RECORDS:
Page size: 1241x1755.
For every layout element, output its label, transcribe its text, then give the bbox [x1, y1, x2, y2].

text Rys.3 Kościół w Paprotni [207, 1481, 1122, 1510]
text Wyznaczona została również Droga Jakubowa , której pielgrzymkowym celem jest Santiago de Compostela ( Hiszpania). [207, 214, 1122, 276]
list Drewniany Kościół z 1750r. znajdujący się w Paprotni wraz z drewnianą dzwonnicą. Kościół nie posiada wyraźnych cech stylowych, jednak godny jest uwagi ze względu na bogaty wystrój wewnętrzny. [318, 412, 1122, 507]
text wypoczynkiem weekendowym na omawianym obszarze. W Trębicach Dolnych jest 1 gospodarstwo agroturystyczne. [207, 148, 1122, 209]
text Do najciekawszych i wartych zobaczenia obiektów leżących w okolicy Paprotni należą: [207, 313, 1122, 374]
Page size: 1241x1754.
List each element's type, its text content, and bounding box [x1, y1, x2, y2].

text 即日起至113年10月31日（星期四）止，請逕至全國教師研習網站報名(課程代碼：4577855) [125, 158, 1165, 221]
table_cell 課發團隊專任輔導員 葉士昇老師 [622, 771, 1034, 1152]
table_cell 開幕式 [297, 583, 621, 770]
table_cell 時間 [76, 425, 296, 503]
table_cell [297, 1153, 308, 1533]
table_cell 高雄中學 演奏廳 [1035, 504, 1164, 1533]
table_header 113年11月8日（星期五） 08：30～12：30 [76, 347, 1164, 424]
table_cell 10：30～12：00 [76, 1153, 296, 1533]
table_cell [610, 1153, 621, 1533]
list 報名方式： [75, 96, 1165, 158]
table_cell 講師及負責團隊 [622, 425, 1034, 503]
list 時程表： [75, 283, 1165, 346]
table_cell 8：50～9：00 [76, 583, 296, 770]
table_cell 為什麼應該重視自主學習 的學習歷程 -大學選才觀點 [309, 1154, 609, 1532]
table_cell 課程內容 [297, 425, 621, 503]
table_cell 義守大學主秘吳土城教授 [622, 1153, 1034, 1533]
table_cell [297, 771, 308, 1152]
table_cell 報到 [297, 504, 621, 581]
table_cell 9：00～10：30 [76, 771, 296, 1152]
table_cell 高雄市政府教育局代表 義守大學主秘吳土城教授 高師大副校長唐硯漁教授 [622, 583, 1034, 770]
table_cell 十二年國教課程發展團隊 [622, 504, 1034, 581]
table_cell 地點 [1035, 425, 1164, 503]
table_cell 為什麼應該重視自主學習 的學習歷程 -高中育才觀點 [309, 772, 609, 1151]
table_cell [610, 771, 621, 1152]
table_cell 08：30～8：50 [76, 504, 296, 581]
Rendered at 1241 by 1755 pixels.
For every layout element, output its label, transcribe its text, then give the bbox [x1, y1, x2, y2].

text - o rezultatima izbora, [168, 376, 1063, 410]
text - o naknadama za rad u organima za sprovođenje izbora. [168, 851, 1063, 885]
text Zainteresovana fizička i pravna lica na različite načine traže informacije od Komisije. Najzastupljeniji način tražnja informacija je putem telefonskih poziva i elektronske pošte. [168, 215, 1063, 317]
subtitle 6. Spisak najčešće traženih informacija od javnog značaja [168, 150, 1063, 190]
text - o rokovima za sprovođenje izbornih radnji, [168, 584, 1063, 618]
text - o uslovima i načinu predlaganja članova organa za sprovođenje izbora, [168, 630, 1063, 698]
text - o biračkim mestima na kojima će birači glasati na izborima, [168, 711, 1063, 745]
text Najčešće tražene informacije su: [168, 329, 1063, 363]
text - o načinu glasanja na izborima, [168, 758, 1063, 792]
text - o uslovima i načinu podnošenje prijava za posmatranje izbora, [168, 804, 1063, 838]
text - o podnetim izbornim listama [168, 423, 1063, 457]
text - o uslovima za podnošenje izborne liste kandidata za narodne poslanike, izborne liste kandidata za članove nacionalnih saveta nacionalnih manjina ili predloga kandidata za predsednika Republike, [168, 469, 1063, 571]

REQUIREMENT: Copy the data verbatim, starting at the very beginning and ending at the line that contains "List each element's", including that line.

SOLVED PROBLEM:
Page size: 1241x1755.
For every layout element, output its label, transcribe its text, then give the bbox [x1, y1, x2, y2].

text Rys.3 Kościół w Paprotni [207, 1481, 1122, 1510]
text Wyznaczona została również Droga Jakubowa , której pielgrzymkowym celem jest Santiago de Compostela ( Hiszpania). [207, 214, 1122, 276]
list Drewniany Kościół z 1750r. znajdujący się w Paprotni wraz z drewnianą dzwonnicą. Kościół nie posiada wyraźnych cech stylowych, jednak godny jest uwagi ze względu na bogaty wystrój wewnętrzny. [318, 412, 1122, 507]
text wypoczynkiem weekendowym na omawianym obszarze. W Trębicach Dolnych jest 1 gospodarstwo agroturystyczne. [207, 148, 1122, 209]
text Do najciekawszych i wartych zobaczenia obiektów leżących w okolicy Paprotni należą: [207, 313, 1122, 374]
Page size: 1241x1754.
List each element's type, its text content, and bounding box [x1, y1, x2, y2].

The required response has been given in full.